The role of plant epigenetics in biotic interactions

Abstract

Contents Summary 731 I. Biotic interactions in the context of genetic, epigenetic and environmental diversity 731 II. Biotic interactions affect epigenetic configuration 732 III. Plant epigenetic configuration influences biotic interactions 733 IV. Epigenetic memory in the context of biotic interactions 734 V. Conclusions and future research 735 Acknowledgements 735 Author contributions 735 References 735 SUMMARY: Plants are hubs of a wide range of biotic interactions with mutualist and antagonist animals, microbes and neighboring plants. Because the quality and intensity of those relationships can change over time, a fast and reversible response to stress is required. Here, we review recent studies on the role of epigenetic factors such as DNA methylation and histone modifications in modulating plant biotic interactions, and discuss the state of knowledge regarding their potential role in memory and priming. Moreover, we provide an overview of strategies to investigate the contribution of epigenetics to environmentally induced phenotypic changes in an ecological context, highlighting possible transitions from whole-genome high-resolution analyses in plant model organisms to informative reduced representation analyses in genomically less accessible species.

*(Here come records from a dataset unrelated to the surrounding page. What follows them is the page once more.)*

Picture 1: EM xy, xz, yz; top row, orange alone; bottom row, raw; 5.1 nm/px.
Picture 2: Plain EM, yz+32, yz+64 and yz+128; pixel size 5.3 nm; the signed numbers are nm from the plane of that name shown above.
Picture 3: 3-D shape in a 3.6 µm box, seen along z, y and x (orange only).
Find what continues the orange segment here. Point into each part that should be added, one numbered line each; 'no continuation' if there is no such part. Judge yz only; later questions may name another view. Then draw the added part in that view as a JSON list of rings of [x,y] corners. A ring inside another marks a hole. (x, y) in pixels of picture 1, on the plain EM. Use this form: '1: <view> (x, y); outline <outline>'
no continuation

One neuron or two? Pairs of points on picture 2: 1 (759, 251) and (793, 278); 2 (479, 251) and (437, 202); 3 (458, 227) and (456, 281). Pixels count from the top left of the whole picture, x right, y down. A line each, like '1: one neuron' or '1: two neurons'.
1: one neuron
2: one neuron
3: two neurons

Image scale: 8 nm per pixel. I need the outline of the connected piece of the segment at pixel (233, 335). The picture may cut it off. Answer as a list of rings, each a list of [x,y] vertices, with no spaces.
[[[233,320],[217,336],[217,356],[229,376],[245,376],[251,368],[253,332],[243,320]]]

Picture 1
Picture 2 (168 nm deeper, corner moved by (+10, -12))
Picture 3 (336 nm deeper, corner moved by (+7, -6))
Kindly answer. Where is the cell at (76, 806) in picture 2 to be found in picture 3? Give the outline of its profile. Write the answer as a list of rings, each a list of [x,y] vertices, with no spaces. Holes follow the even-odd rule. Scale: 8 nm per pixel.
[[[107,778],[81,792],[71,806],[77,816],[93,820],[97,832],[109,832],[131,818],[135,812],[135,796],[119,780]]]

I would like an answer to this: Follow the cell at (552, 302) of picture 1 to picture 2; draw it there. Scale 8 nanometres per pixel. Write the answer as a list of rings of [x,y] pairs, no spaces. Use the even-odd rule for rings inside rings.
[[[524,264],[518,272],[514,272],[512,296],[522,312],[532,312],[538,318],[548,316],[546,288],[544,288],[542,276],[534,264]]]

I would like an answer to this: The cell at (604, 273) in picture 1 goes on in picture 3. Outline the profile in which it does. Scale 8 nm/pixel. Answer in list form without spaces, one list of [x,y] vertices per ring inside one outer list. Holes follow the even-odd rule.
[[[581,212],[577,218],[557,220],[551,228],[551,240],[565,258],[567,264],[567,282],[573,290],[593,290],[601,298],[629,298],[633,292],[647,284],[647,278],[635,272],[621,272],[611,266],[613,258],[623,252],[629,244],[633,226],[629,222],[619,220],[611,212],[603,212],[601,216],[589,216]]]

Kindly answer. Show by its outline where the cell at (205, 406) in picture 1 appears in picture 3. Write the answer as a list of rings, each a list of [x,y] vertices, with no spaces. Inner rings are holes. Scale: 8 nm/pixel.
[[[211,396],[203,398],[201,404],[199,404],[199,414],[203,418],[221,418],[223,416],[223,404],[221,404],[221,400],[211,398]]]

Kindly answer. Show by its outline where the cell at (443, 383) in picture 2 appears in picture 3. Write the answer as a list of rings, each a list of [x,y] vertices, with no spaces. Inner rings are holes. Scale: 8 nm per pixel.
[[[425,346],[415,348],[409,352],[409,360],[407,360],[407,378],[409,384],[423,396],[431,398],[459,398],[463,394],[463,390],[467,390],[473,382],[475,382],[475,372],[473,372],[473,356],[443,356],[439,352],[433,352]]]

Keywords: DNA methylation; biotic stress; epigenetic; plant-animal interactions; plant-microbe interactions; priming.

Figure 1

Plant phenotype is affected by abiotic conditions and diverse biotic interactions that can range from mutualistic to neutral to antagonistic. Analysis of functional phenotypic traits can help to better understand how epigenetic features contribute to plant fitness and response to biotic stress. While biotic interactions can impact the plant's epigenetic configuration (1), epigenetic features in turn influence biotic interactions (2) by modulating the plant's response. Gaining insights into functional relationships requires concurrent analysis of epigenetic variation and phenotypic trait variation between individuals exposed to contrasted biotic interactions. In addition, a better understanding of epigenetic molecular mechanisms and the epigenetic regulation of specific loci and physiological pathways is necessary to clarify epigenetic contribution to the stabilization of environmentally induced phenotypes across generations.